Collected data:
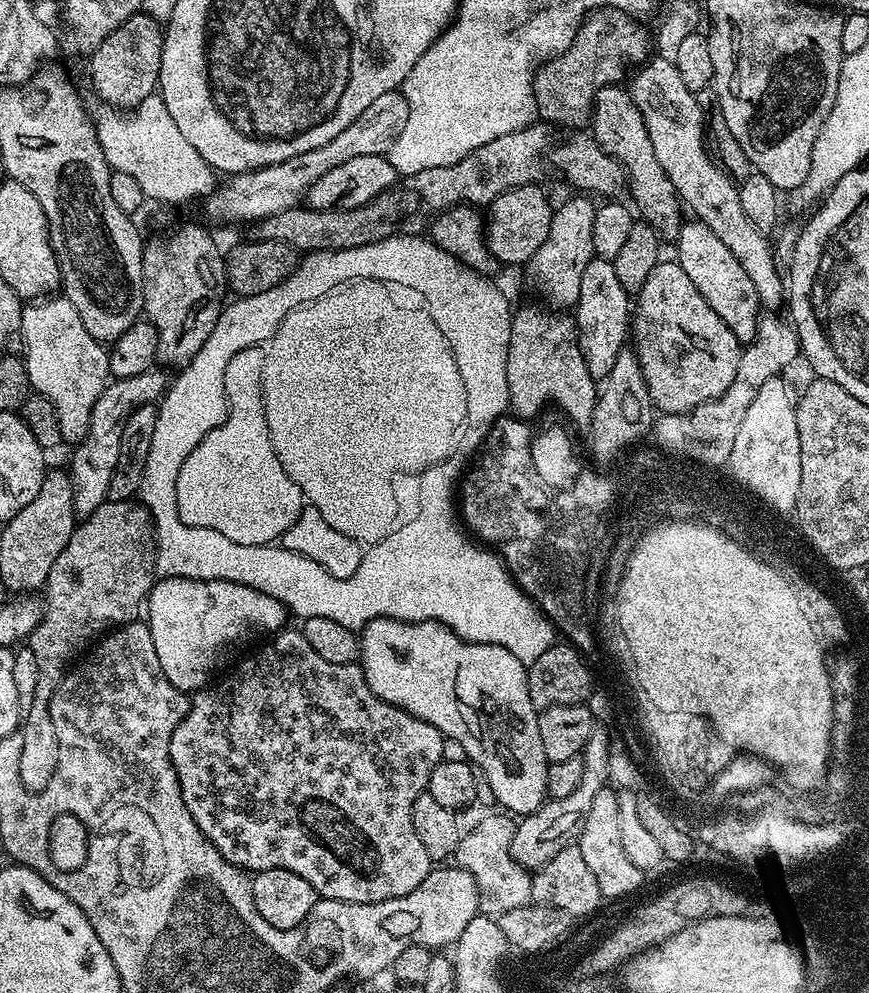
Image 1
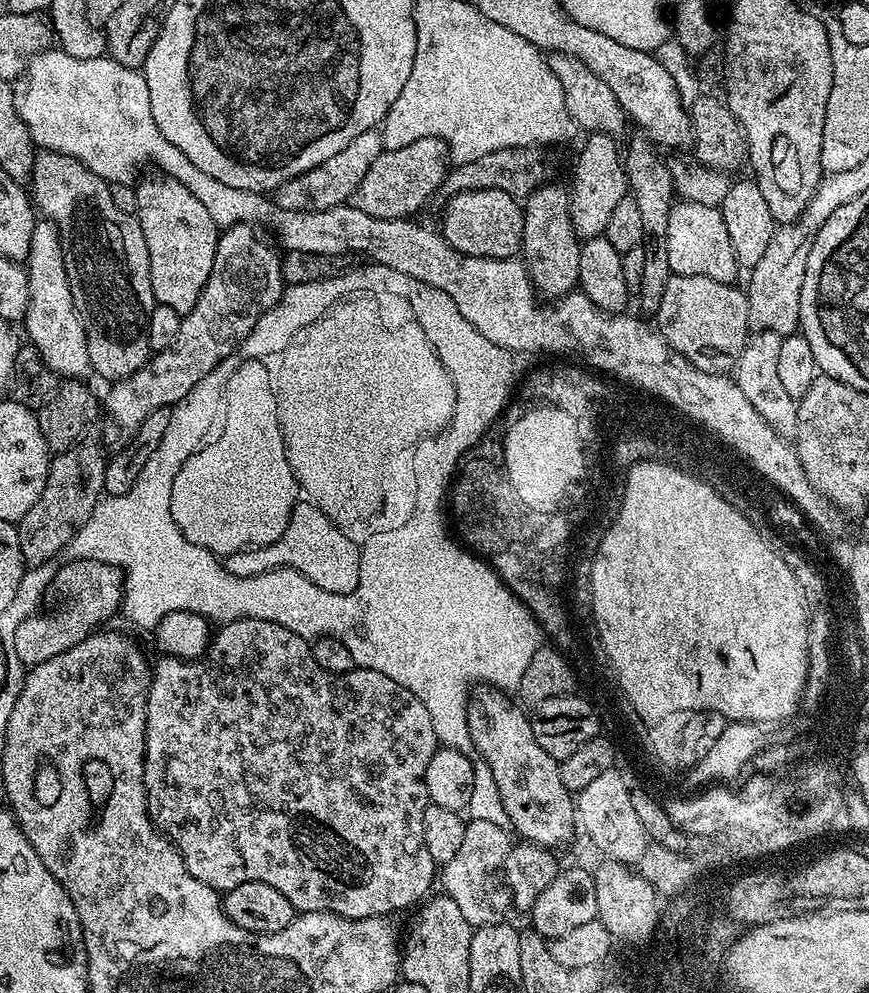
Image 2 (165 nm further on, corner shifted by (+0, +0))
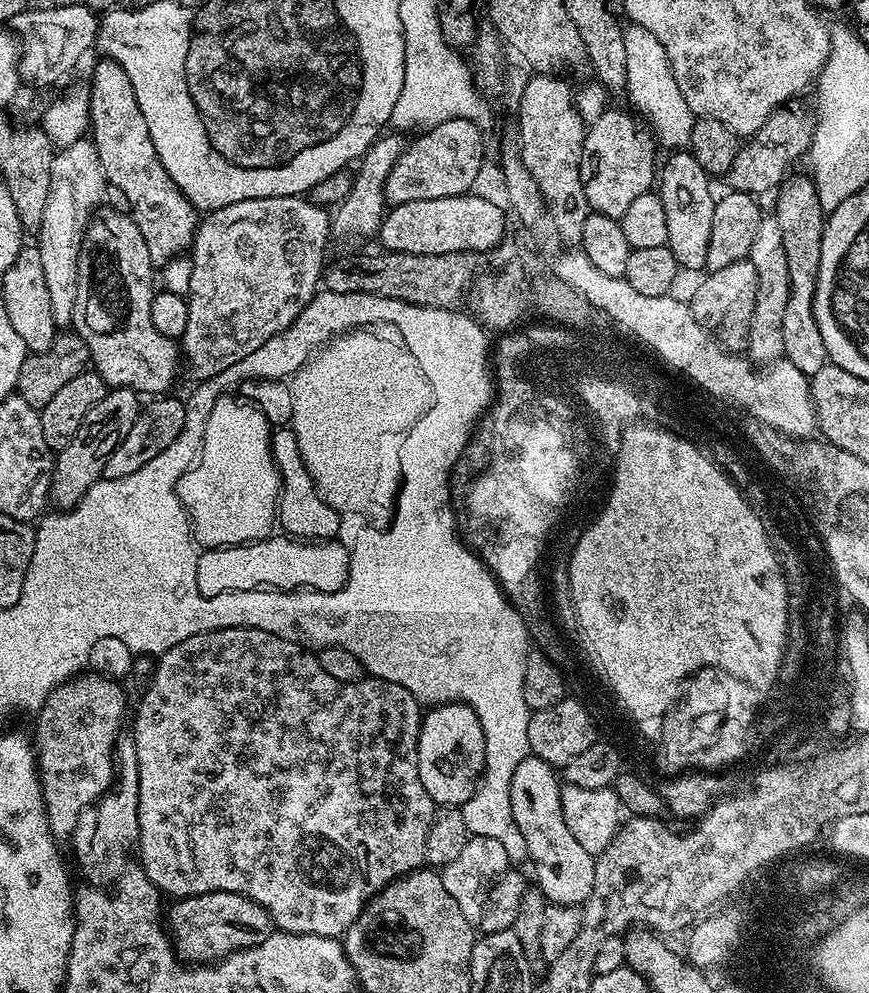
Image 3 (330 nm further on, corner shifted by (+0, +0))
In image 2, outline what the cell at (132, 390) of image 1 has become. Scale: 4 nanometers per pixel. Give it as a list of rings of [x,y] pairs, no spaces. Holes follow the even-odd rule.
[[[236,224],[221,231],[218,250],[214,254],[214,270],[198,302],[194,302],[194,310],[183,313],[178,338],[174,338],[174,342],[170,342],[166,350],[155,353],[137,372],[115,381],[109,387],[111,390],[106,398],[104,397],[102,406],[105,417],[110,418],[112,428],[116,431],[117,445],[123,446],[132,439],[138,426],[146,422],[146,414],[169,407],[186,398],[186,394],[190,394],[196,383],[206,378],[206,374],[210,374],[210,370],[214,370],[218,362],[222,362],[239,349],[241,342],[250,334],[250,330],[254,330],[260,315],[279,302],[286,287],[282,256],[275,243],[267,244],[262,237],[256,236],[256,232],[257,229],[251,224]]]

▶ [What to produce]: Your output should be the records above, duplicated exactly and picture-free.

▶ [Result of this exercise]:
Image 1
Image 2 (165 nm further on, corner shifted by (+0, +0))
Image 3 (330 nm further on, corner shifted by (+0, +0))
In image 2, outline what the cell at (132, 390) of image 1 has become. Scale: 4 nanometers per pixel. Give it as a list of rings of [x,y] pairs, no spaces. Holes follow the even-odd rule.
[[[236,224],[221,231],[218,250],[214,254],[214,270],[198,302],[194,302],[194,310],[183,313],[178,338],[174,338],[174,342],[170,342],[166,350],[155,353],[137,372],[115,381],[109,387],[111,390],[106,398],[104,397],[102,406],[105,417],[110,418],[112,428],[116,431],[117,445],[123,446],[132,439],[138,426],[146,422],[146,414],[169,407],[186,398],[186,394],[190,394],[196,383],[206,378],[206,374],[210,374],[210,370],[214,370],[218,362],[222,362],[239,349],[241,342],[250,334],[250,330],[254,330],[260,315],[279,302],[286,287],[282,256],[275,243],[267,244],[262,237],[256,236],[256,232],[257,229],[251,224]]]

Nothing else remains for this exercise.